*To-do item:*
A faithful copy is needed of the lines below from the one with "jelent a kamera előtti magabiztos megjelenés." up to and including the one with "traduction automatique ont fait des"; set it down with no pictures and no other lines.

===== Source material =====

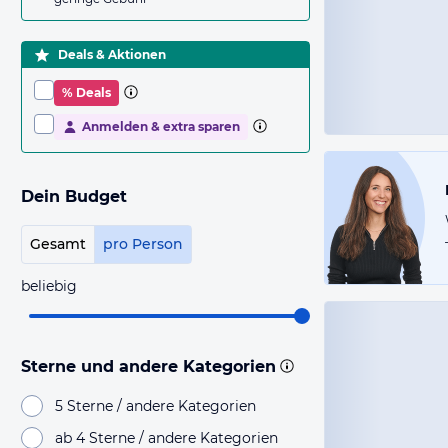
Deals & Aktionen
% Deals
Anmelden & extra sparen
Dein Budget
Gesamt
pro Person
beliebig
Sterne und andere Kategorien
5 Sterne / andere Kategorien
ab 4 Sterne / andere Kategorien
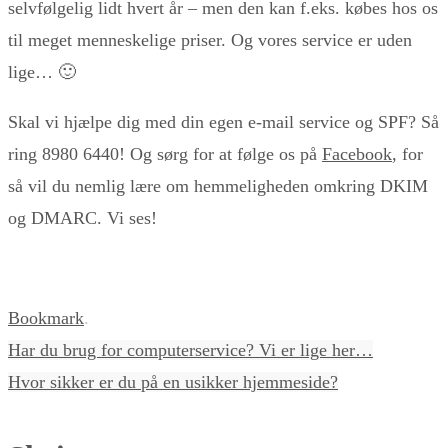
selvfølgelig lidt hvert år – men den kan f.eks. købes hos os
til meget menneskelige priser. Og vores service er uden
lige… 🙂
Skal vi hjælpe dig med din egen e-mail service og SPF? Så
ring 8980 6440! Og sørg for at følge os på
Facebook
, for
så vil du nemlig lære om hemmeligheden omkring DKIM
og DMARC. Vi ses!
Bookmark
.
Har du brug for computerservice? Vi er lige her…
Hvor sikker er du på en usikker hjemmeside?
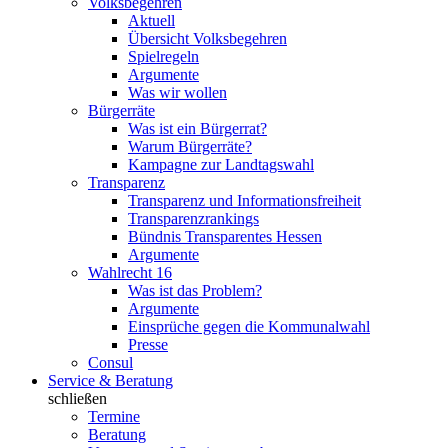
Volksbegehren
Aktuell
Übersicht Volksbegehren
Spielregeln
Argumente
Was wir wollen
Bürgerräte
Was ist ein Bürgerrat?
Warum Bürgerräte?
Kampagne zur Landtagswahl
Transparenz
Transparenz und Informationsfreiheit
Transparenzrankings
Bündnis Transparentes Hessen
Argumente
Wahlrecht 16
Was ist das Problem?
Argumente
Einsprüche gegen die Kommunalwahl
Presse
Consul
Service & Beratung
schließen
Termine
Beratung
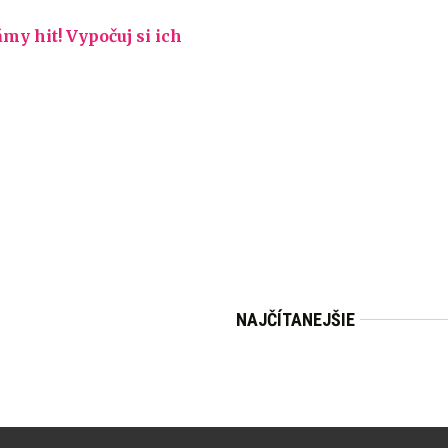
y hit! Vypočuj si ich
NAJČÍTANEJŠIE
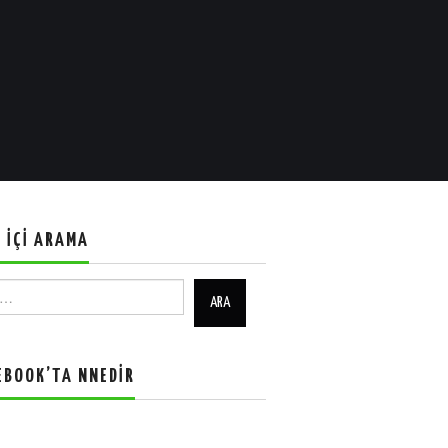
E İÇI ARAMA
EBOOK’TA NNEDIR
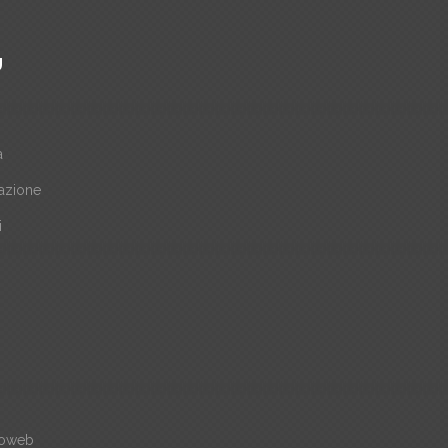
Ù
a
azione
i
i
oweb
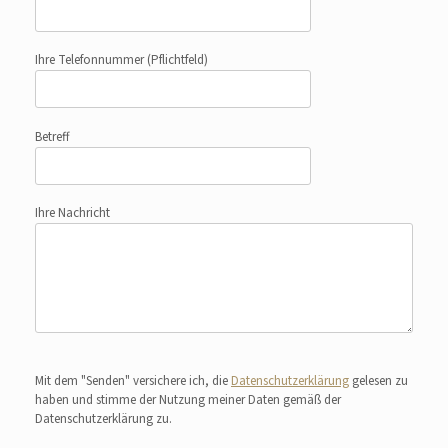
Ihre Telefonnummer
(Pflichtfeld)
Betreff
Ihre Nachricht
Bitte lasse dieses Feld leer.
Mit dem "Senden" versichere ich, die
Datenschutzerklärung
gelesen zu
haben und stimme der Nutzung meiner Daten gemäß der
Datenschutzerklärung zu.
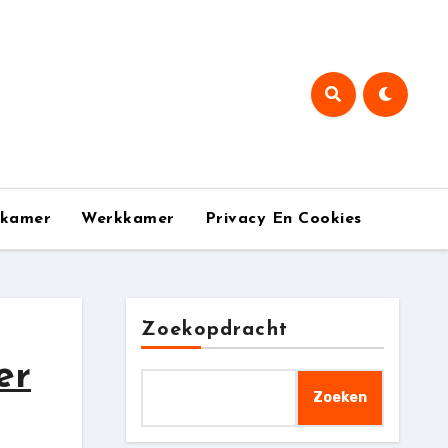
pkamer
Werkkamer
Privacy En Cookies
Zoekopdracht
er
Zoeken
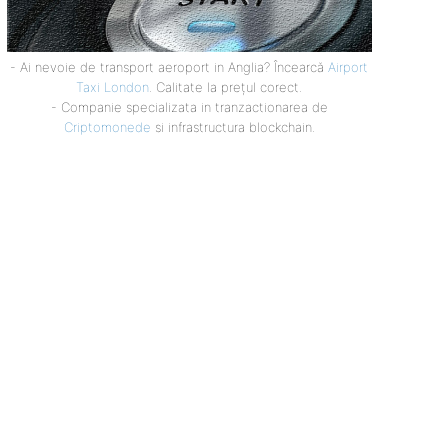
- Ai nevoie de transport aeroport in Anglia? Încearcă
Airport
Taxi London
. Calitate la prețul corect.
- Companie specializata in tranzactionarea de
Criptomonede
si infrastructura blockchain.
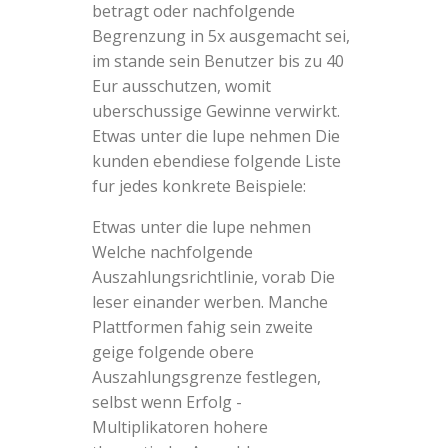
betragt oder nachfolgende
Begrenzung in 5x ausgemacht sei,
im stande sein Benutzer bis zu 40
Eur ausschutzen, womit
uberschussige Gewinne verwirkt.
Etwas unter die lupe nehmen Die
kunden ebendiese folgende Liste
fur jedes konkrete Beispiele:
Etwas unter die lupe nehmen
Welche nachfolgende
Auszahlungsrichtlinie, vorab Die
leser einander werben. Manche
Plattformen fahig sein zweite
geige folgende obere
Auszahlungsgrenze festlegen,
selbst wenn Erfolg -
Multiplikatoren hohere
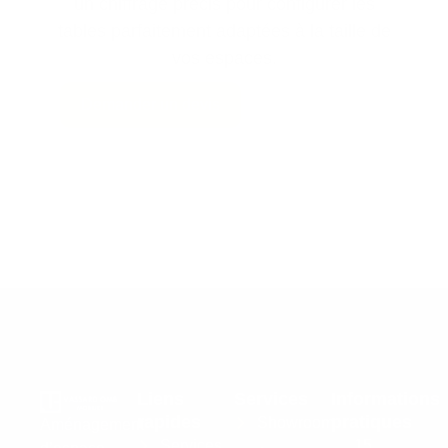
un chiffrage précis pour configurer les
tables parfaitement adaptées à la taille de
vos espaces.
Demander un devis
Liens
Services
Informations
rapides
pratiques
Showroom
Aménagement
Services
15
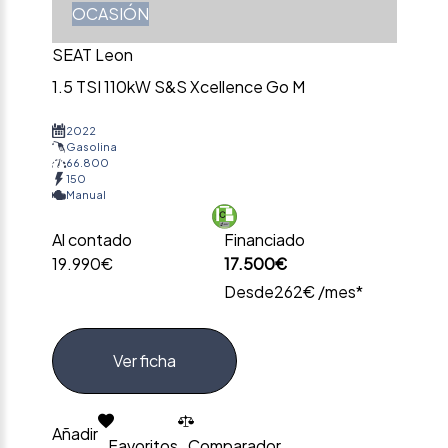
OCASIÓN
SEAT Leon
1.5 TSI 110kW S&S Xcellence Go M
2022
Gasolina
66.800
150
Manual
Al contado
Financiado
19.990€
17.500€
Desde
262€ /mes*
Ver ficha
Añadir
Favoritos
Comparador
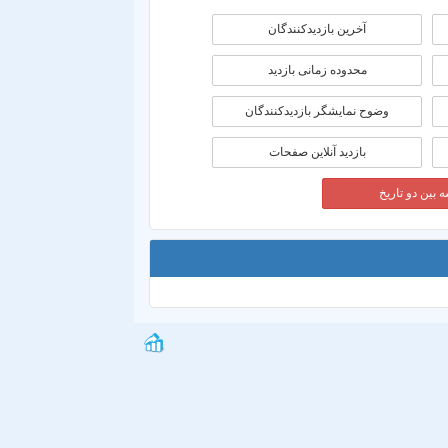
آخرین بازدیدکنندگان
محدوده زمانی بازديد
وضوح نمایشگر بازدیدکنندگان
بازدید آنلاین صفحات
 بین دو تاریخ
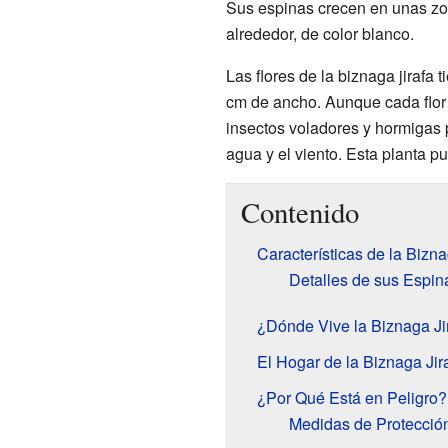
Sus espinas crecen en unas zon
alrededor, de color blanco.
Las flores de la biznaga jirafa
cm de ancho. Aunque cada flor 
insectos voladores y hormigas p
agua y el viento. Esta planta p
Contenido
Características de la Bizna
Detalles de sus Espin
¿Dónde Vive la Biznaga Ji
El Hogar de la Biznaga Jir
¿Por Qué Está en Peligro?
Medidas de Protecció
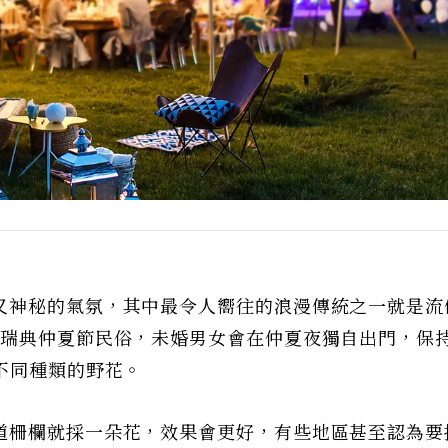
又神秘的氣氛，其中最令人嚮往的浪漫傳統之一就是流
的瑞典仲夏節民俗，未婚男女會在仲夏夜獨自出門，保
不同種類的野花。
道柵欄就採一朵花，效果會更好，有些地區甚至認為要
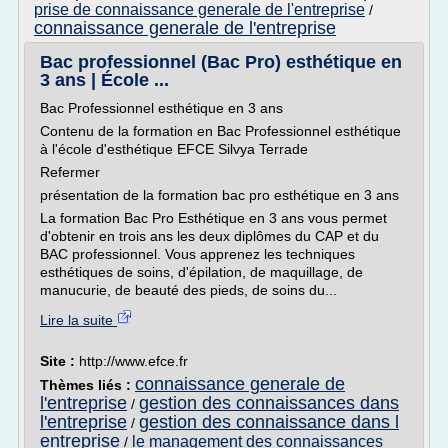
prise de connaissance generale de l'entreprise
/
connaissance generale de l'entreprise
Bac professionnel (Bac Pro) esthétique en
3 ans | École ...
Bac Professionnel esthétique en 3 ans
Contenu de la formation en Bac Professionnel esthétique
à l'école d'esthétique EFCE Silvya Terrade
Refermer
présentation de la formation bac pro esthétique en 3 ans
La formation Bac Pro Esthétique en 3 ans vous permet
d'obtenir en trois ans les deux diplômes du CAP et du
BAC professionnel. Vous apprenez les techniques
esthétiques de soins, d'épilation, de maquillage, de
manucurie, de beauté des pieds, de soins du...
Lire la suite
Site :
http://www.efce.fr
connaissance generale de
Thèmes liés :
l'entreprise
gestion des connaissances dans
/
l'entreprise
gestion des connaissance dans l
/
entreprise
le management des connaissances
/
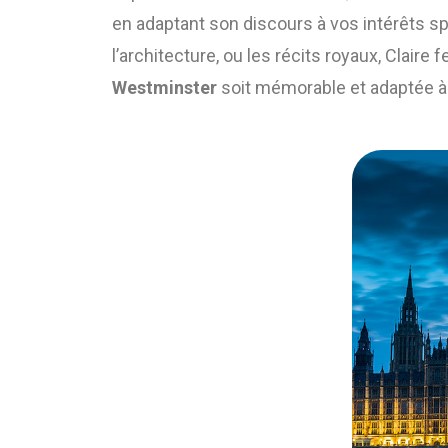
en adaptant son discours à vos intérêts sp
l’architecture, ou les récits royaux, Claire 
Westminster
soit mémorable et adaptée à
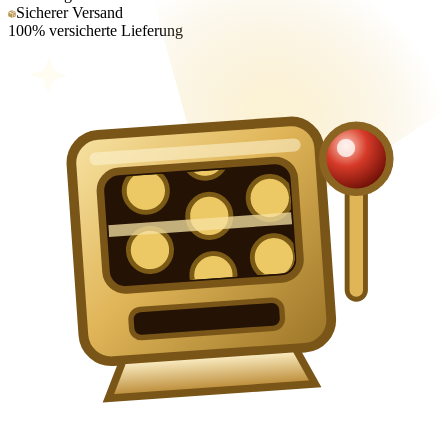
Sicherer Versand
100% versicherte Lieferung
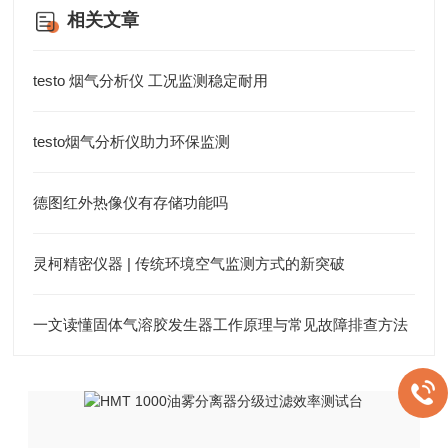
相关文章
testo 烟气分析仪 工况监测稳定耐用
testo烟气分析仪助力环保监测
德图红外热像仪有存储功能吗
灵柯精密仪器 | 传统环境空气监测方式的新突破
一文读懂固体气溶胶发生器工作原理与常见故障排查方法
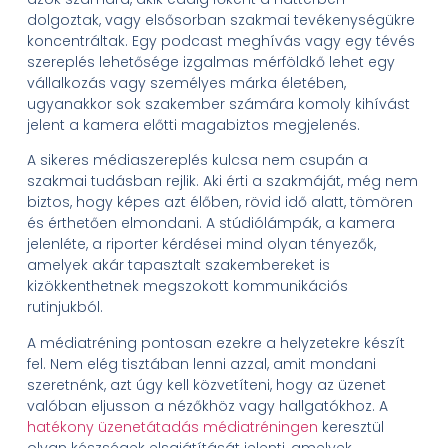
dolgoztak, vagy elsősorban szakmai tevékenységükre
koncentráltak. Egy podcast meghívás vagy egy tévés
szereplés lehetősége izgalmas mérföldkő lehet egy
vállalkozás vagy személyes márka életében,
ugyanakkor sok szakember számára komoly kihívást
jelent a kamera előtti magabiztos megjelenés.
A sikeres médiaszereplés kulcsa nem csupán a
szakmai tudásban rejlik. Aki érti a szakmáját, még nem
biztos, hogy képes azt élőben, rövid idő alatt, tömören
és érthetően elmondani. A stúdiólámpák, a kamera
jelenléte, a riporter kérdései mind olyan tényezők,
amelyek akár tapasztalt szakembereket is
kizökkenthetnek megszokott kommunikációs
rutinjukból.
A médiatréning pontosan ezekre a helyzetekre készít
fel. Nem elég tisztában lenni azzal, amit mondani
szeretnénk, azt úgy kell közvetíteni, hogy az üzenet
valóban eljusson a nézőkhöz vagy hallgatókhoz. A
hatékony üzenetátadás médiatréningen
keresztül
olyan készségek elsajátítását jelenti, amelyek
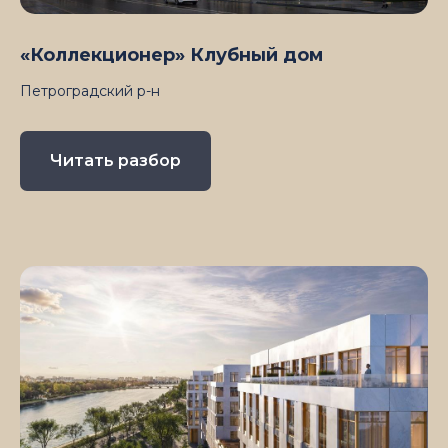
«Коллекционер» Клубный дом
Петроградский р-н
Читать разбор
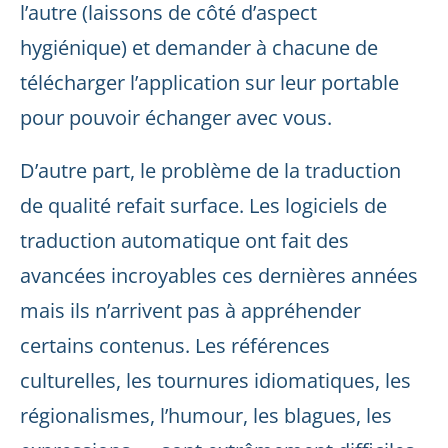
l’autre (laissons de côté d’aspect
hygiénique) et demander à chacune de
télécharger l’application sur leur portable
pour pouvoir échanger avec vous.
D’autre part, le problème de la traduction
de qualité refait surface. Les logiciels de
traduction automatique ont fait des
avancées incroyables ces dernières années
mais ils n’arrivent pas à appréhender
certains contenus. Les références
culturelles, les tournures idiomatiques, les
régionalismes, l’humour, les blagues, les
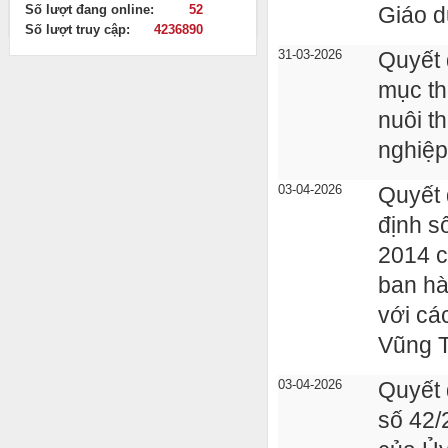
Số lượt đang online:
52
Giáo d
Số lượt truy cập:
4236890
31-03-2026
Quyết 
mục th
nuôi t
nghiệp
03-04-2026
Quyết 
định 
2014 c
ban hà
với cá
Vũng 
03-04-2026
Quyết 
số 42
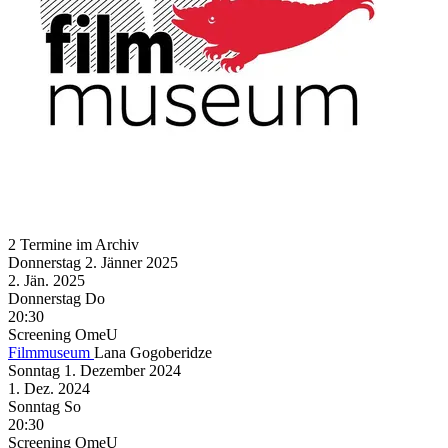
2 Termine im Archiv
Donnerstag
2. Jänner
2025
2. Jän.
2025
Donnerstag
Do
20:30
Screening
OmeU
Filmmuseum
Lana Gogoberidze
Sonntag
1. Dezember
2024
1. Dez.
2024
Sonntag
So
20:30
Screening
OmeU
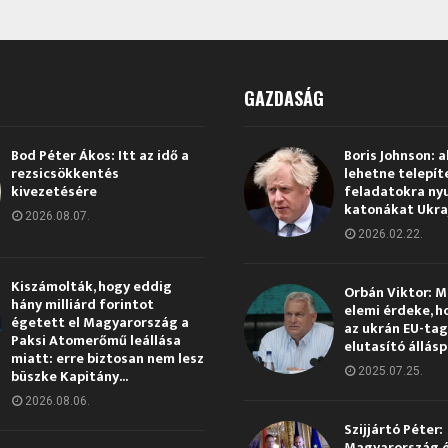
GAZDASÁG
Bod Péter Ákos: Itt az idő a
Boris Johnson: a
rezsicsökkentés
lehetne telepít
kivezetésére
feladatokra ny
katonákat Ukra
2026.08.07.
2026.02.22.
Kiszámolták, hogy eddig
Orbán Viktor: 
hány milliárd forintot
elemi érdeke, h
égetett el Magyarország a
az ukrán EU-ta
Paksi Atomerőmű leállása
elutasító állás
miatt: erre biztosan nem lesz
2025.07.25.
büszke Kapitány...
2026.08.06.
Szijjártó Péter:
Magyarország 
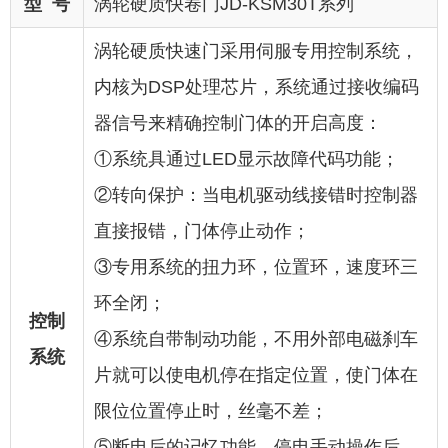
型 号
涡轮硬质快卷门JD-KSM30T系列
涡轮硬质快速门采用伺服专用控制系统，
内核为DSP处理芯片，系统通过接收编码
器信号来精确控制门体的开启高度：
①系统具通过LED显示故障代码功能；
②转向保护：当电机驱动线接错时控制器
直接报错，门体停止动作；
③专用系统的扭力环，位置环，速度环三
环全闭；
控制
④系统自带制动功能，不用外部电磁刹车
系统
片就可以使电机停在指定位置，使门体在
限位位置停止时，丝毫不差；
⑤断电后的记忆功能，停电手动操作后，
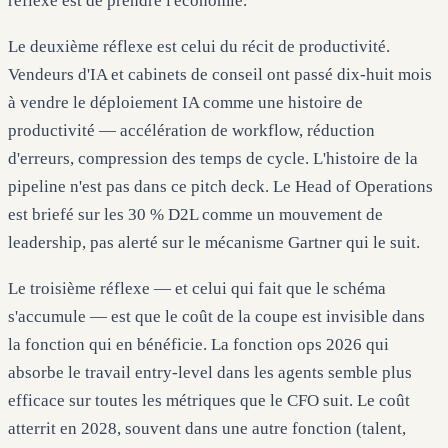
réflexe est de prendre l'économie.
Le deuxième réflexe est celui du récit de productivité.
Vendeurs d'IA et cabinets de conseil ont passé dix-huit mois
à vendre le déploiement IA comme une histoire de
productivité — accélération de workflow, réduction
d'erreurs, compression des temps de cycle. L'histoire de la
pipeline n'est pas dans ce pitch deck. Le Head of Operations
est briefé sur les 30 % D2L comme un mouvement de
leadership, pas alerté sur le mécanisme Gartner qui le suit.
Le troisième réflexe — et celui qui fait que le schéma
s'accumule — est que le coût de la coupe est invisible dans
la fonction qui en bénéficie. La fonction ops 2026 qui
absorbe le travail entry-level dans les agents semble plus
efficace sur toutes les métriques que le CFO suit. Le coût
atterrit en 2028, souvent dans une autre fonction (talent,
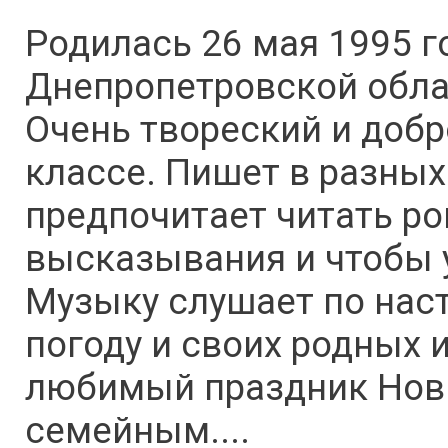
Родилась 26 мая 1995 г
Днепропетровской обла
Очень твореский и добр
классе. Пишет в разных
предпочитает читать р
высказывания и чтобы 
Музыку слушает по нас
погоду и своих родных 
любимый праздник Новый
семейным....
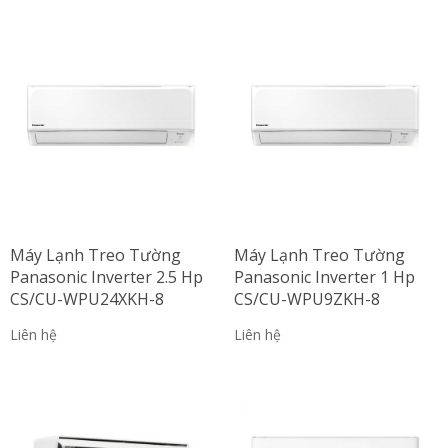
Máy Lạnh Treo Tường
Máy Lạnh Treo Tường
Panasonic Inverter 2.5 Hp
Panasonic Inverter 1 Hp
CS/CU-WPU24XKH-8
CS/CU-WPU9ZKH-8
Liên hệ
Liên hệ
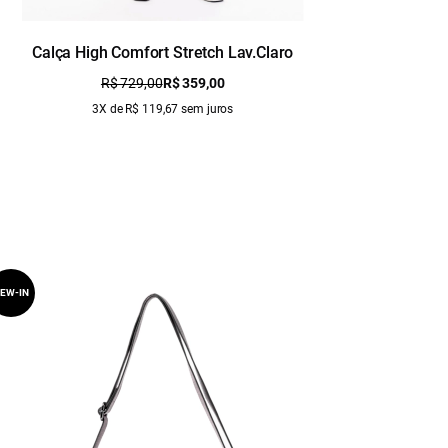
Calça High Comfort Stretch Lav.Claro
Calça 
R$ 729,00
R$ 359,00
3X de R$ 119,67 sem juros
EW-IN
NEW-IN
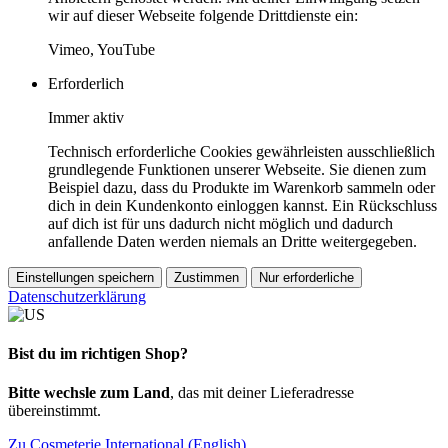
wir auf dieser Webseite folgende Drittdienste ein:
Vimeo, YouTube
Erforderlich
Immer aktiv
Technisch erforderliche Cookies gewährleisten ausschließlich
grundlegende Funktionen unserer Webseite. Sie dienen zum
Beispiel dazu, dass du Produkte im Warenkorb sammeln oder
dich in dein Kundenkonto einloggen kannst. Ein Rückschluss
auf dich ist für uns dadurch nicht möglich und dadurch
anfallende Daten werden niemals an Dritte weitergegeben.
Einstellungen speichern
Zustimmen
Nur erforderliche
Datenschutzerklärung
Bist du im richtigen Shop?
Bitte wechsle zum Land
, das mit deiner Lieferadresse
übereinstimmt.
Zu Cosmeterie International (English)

=====

*Response for this exercise:*
jelent a kamera előtti magabiztos megjelenés.
A sikeres médiaszereplés kulcsa nem csupán a
szakmai tudásban rejlik. Aki érti a szakmáját, még nem
biztos, hogy képes azt élőben, rövid idő alatt, tömören
és érthetően elmondani. A stúdiólámpák, a kamera
jelenléte, a riporter kérdései mind olyan tényezők,
amelyek akár tapasztalt szakembereket is
kizökkenthetnek megszokott kommunikációs
rutinjukból.
A médiatréning pontosan ezekre a helyzetekre készít
fel. Nem elég tisztában lenni azzal, amit mondani
szeretnénk, azt úgy kell közvetíteni, hogy az üzenet
valóban eljusson a nézőkhöz vagy hallgatókhoz. A
hatékony üzenetátadás médiatréningen
keresztül
olyan készségek elsajátítását jelenti, amelyek
«Коллекционер» Клубный дом
Петроградский р-н
Читать разбор
l’autre (laissons de côté d’aspect
hygiénique) et demander à chacune de
télécharger l’application sur leur portable
pour pouvoir échanger avec vous.
D’autre part, le problème de la traduction
de qualité refait surface. Les logiciels de
traduction automatique ont fait des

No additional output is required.